After months of plot twists and legislative brinksmanship, the United States is once again close to passing health-care reform. The surprising Act V turnaround by Barack Obama and the Democrats provides a lesson in how to manage political conflict and overcome entrenched opposition.
Mr. Obama saw his first reform bill evaporate when the seat held by the late senator Ted Kennedy fell in a special election to Republican Scott Brown, leaving Democrats one vote short of the 60 needed to avert delay tactics by Senate Republicans, who were universally opposed to the bill. His grip on House Democrats weakened, with anti-abortionists and liberals each throwing up objections.
The decision to try health care reform in the first place confused many loyalists. Many thought Mr. Obama should spend his political capital on tackling joblessness or financial reform. And with Mr. Brown's victory, many said the lesson was to be more conciliatory, and to moderate the reform's ambition.

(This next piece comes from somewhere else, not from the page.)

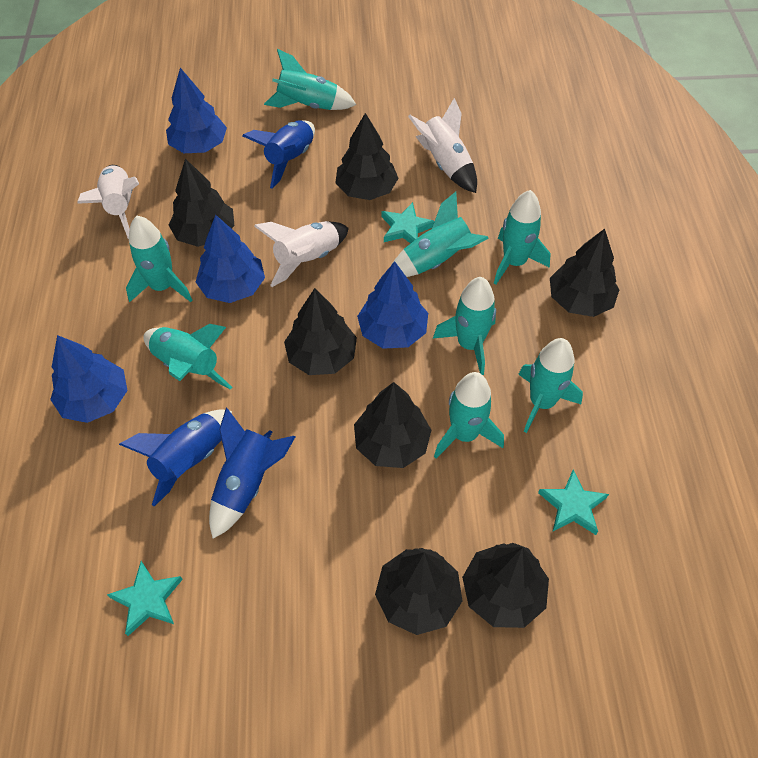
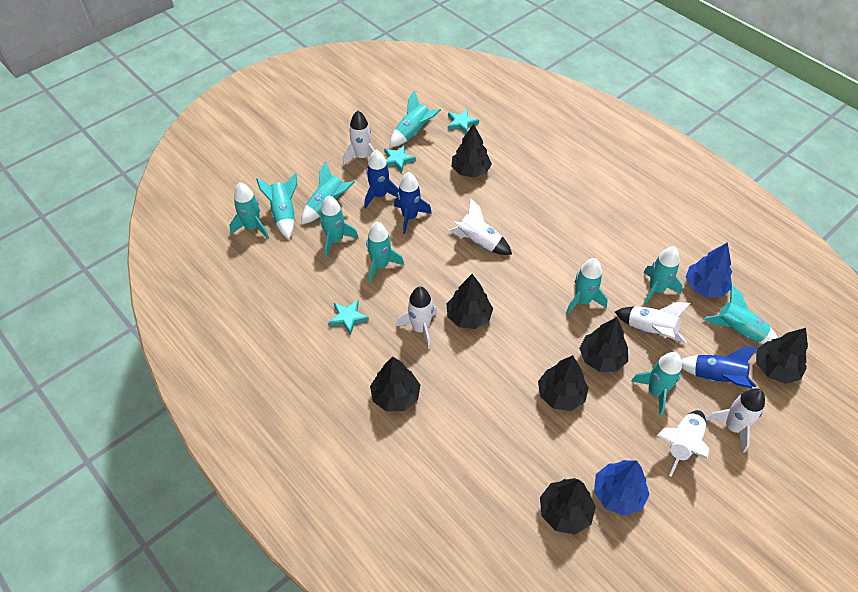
blue tree: 4 -> 2
turquoise rocket: 8 -> 10
white rocket: 3 -> 6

Rather than ceding the agenda, Mr. Obama redoubled his efforts. In private, he worked more closely with Congressional allies, realizing that the previous strategy of leaving most of the details to them had failed.
His public political stagecraft included a summit with Republicans, showing his commitment to a solution that could, on the right terms, include them. In speeches, Mr. Obama relayed the personal tales of suffering by those without health care insurance, and the collective story of pending rate increases that dominant insurance companies were about to foist on their policy-holders.
Mr. Obama seized the public agenda by assuming leadership and telling stories that conveyed a richer, more compelling narrative than the misleading buzzwords - "socialism"; "death panels" - of his opponents. The stories, and the values that underlay them, made the moral obligation to reform health care vivid and urgent, while the opposition could summon no similar positive vision.
It was a great effort by Mr. Obama and House Speaker Nancy Pelosi, but in service of the modest objective of securing enough House Democratic votes to assure legislative success. Moreover, the likely result hews in most ways to the original plan: extending benefits to millions of Americans without resorting to a government-backed insurer, and without aggressive moves to rein in health-care cost increases.
The success, though, could be one not just for health care, but for the political system. Should the opposition to reform fail in the coming days - a failure that is in no way guaranteed- and should the public begin to enjoy the benefits of reform, the Democrats will have shown that politics can work. In a system many see as broken, that is a result worth the fight.